Quattro agenti dei servizi segreti egiziani verso il processo in Italia per l'omicidio di Giulio Regeni

Quattro agenti dei servizi segreti egiziani verso il processo in Italia per l'omicidio di Giulio Regeni

Quattro agenti dei servizi segreti egiziani verso il processo in Italia per l'omicidio di Giulio Regeni


Per i pubblici ministeri della Procura di Roma, che hanno chiuso le indagini prima del processo, lo studente italiano venne seviziato per nove giorni con lame e bastoni

Quattro 007 egiziani verso il processo in Italia

La Procura di Roma ha chiuso l'inchiesta sulla morte di Giulio Regeni, il dottorando dell'Università La Sapienza, torturato e ucciso in Egitto nel 2016. Quattro agenti dei servizi segreti del Cairo rischiano il processo in Italia. Agli indagati il procuratore Michele Prestipino e il pubblico ministero Sergio Colaiocco contestano, a vario titolo, i reati di sequestro di persona pluriaggravato, concorso in lesioni personali e omicidio. Per un quinto 007 egiziano i pm di Roma hanno chiesto l'archiviazione. La chiusura delle indagini arriva a due anni dall'iscrizione sul registro degli indagati. 


Regeni torturato per giorni 

Giulio Regeni, prima di morire a causa delle lesioni riportate, ha subito per oltre nove giorni sevizie di ogni tipo e torture indicibili. Questa la ricostruzione fatta dalla Procura di Roma e contenuta nell'avviso di chiusura delle indagini. "Per motivi abietti e futili, ed abusando dei loro poteri, con crudeltà", è scritto nel documento dei pubblici ministeri, "i quattro indagati provocarono a Giulio Regeni lesioni gravissime e che, successivamente, hanno portato all'indebolimento e alla perdita definitiva di molti organi". Poi i pm scendono più nello specifico delle circostanze che hanno causato la morte del giovane. "Gli 007 egiziani hanno seviziato Regeni, causandogli acute sofferenze fisiche, in più occasioni e a distanza di più giorni, con l'uso di lame e bastoni e prendendolo a calci e pugni sulla testa, sul volto e sulle gambe". Giulio Regeni venne torturato in una stanza, la numero "13", al primo piano di una villa che si trova nel centro del Cairo, dove venivano tenuti i cittadini stranieri sospettati, come nel caso di Giulio, di attività sovversive.
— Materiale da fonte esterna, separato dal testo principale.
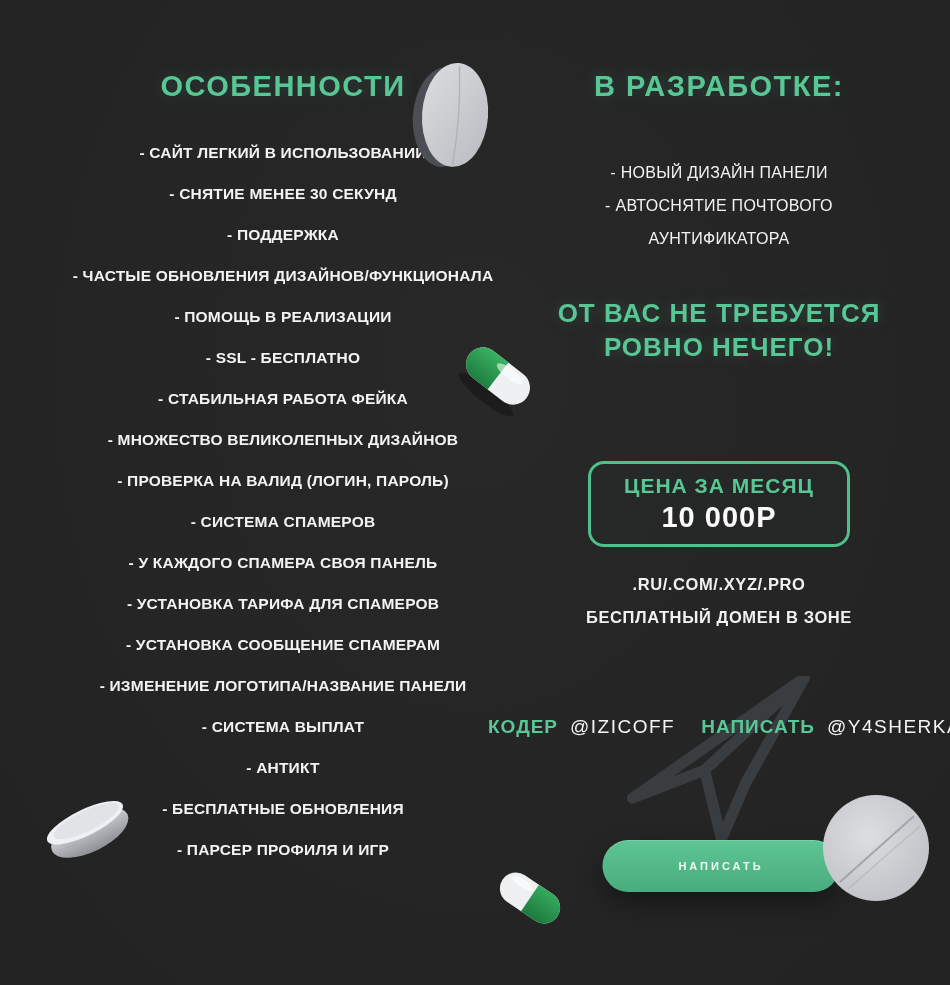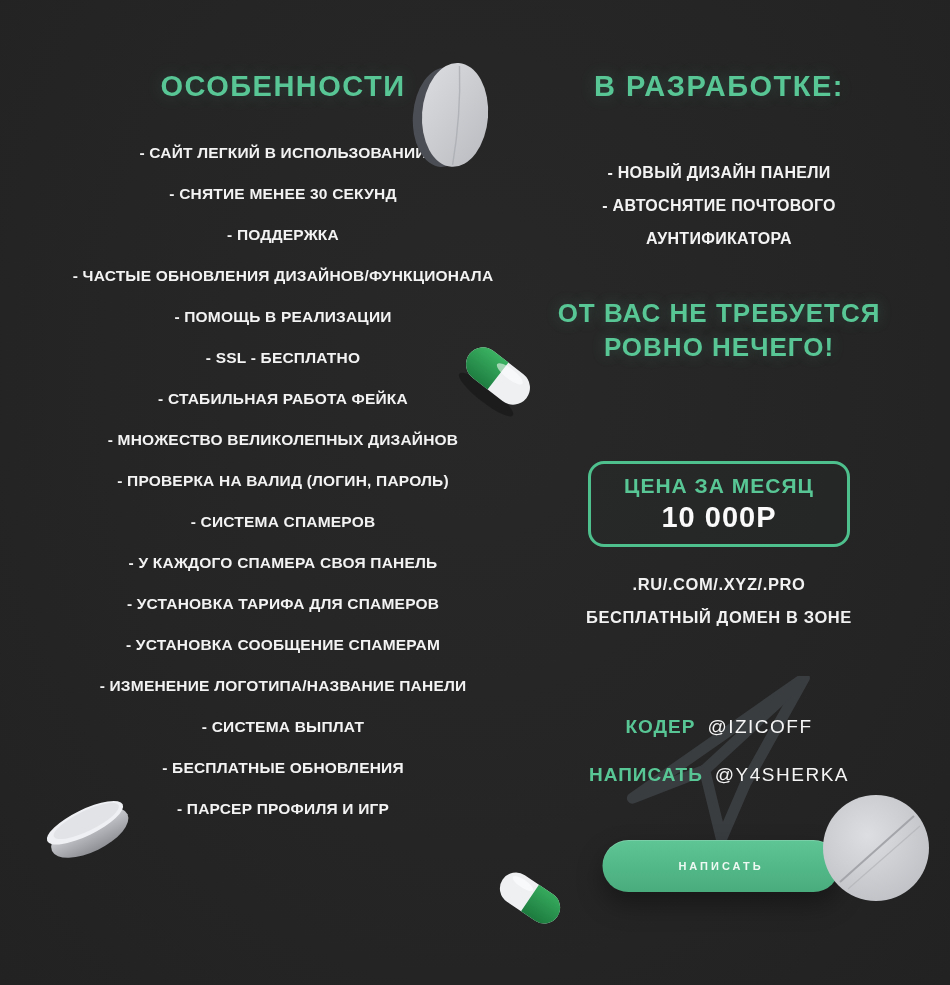"- НОВЫЙ ДИЗАЙН ПАНЕЛИ" .dev-item { font-weight: 700 -> 400 }
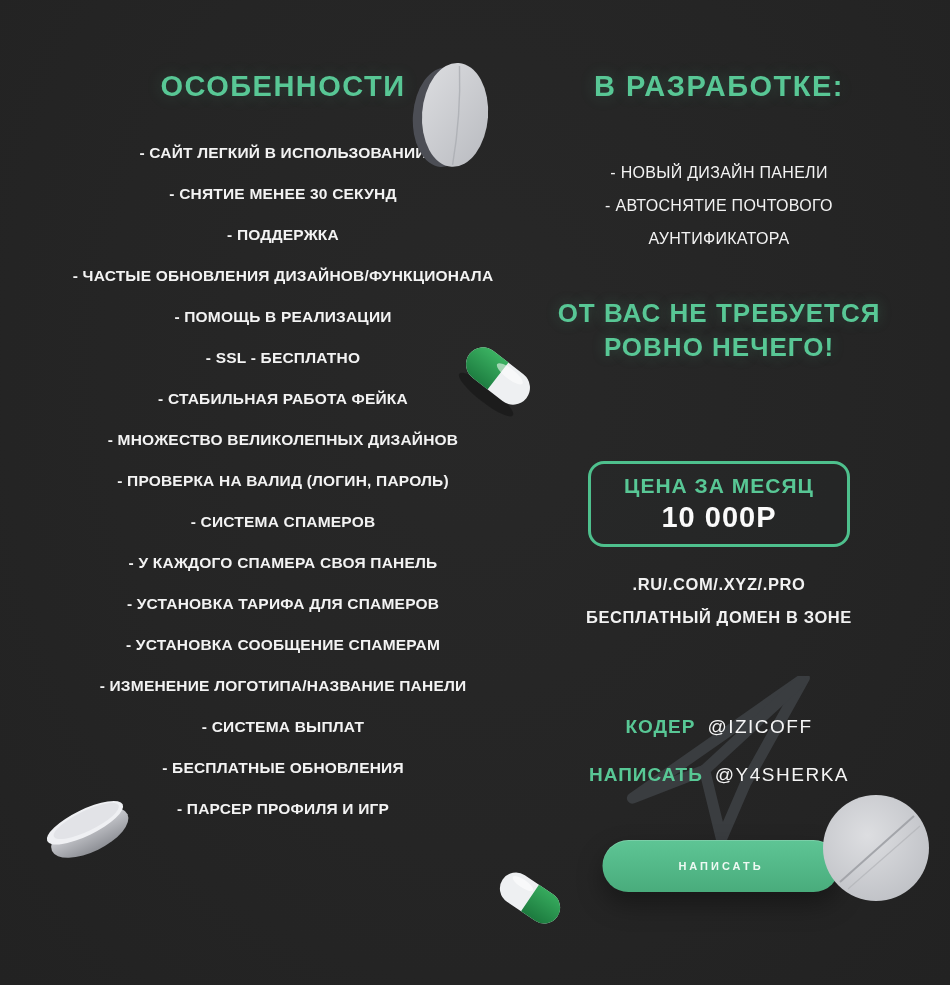"КОДЕР" .contacts { flex-direction: column -> row }
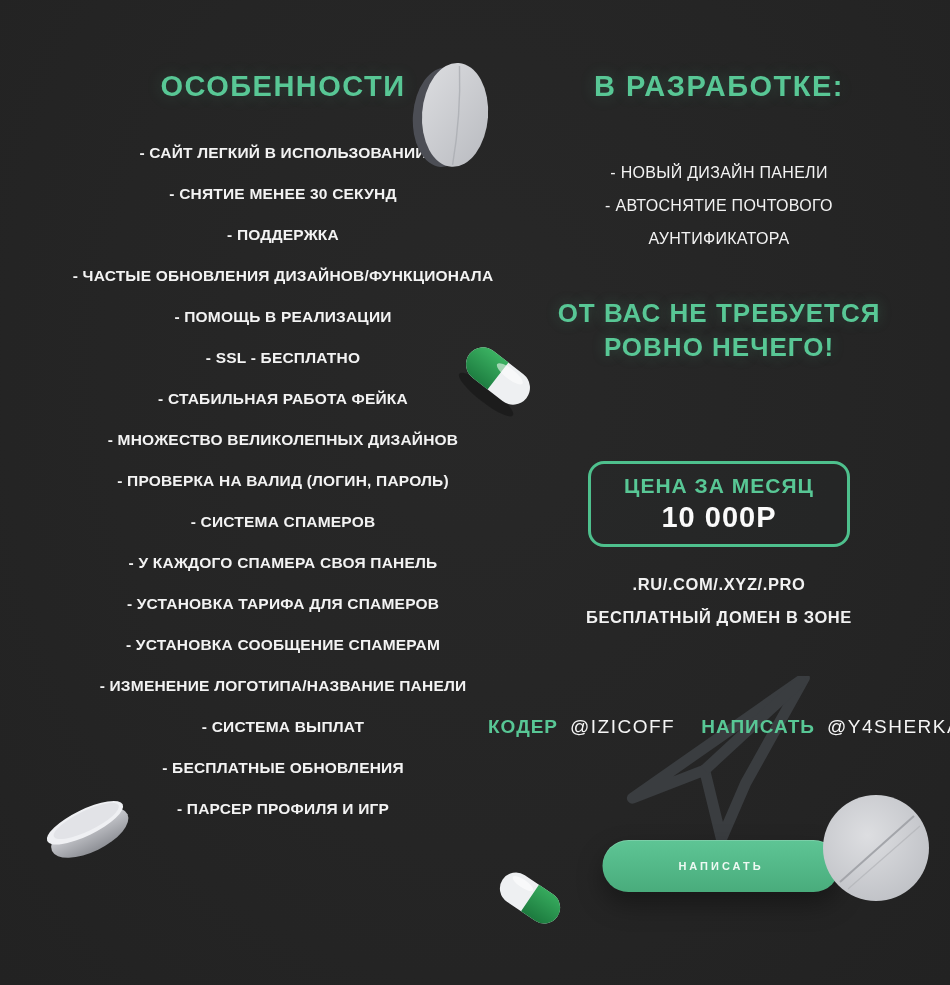"- АНТИКТ" div.feature-item { html: none -> <div>- АНТИКТ</div> }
La famiglia ha chiesto il ritiro dell'ambasciatore italiano in Egitto

Paola Deffendi, madre di Giulio Regeni, dal momento in cui è stato trovato il corpo senza vita del figlio, ha iniziato una battaglia di civiltà per ottenere la verità su quanto accaduto e per portare alla luce eventuali responsabilità dell'Italia. In una conferenza stampa alla Camera, Paola Deffendi, ha affermato: "Nessuno avrebbe pensato di arrivare dove siamo oggi. È una tappa importante per la democrazia italiana e per l'Egitto. Niente ci ferma. La nostra lotta di famiglia è diventata una lotta di civiltà per i diritti umani, che è come se agisse Giulio. Giulio è diventato uno specchio che riflette in tutto il mondo come vengono violati i diritti umani, in Egitto, ogni giorno". "Chiediamo alla commissione parlamentare d'inchiesta sul rapimento, sulla tortura e sull'uccisione di Giulio Regeni", ha concluso la madre del ricercatore ucciso, "di fare chiarezza sulle responsabilità italiane". L'avvocato di famiglia, Alessandra Ballerini, infine, ha auspicato, fortemente, il richiamo dell'ambasciatore italiano in Egitto perché la ricerca della verità sulla morte di Giulio Regeni è stata messa in secondo piano rispetto alla normalizzazione dei rapporti tra Italia ed Egitto.